• 文献标题:   Tailoring the structural and optical properties of RF magnetron sputtered ZnO/graphene thin films by annealing temperature
  • 文献类型:   Article
  • 作  者:   LIU J, LV YY, ZHANG WH, ZHANG ZY, WANG AY
  • 作者关键词:   rf magnetron sputtered, zno, graphene thin film, annealing temperature, optical propertie
  • 出版物名称:   INTEGRATED FERROELECTRICS
  • ISSN:   1058-4587 EI 1607-8489
  • 通讯作者地址:   Xian Univ Sci Technol
  • 被引频次:   1
  • DOI:   10.1080/10584587.2019.1592588
  • 出版年:   2019

▎ 摘  要

ZnO and ZnO/Graphene thin films were deposited on Cu substrate using a low pressure chemical vapor deposition (LPCVD) and the magnetron sputtering method.
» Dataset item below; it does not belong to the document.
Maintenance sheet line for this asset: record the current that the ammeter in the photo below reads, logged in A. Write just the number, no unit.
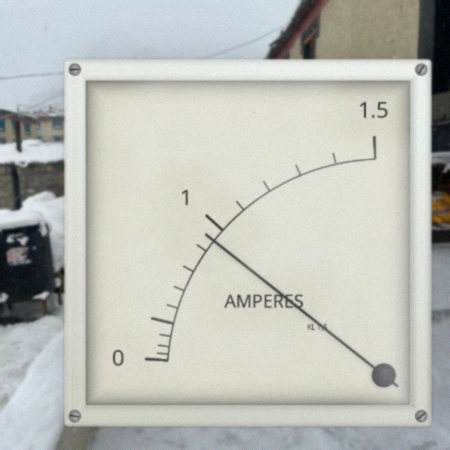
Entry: 0.95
The impacts of graphene layer growth and annealing temperature on the optical properties ZnO and ZnO/Graphene thin films were investigated by X-ray diffraction (XRD), Raman spectroscopy, scanning electron microscope (SEM), X-ray photoelectron spectroscopic (XPS), and photoluminescence (PL) measurements respectively. XRD and SEM results reveal that all the thin films preferred the crystalline [001] orientation along the c-axis direction, which were vertical grown on substrate surface. By comparing the results and analysis of their structure, morphology, chemical bonding and optical property, it is proved that using Graphene as a buffer layer can improve the crystal quality of ZnO thin films. For the annealed ZnO/graphene nanostructures, the area ratio of UV and visible emission region of ZnO/graphene thin films increase with increasing the annealing temperature, reaches a maximum at 500 degrees C and then starts decreasing with further increase in annealing temperature, which indicating that the controllable ZnO/Graphene thin films have the higher crystallization quality at the annealing temperature of 500 degrees C. Our results demonstrate that for high quality ZnO/graphene thin films deposition, decreasing the defect concentration should be preferable to simply applying the proper annealing temperature, which might have promising applications for various UV photodetectors devices.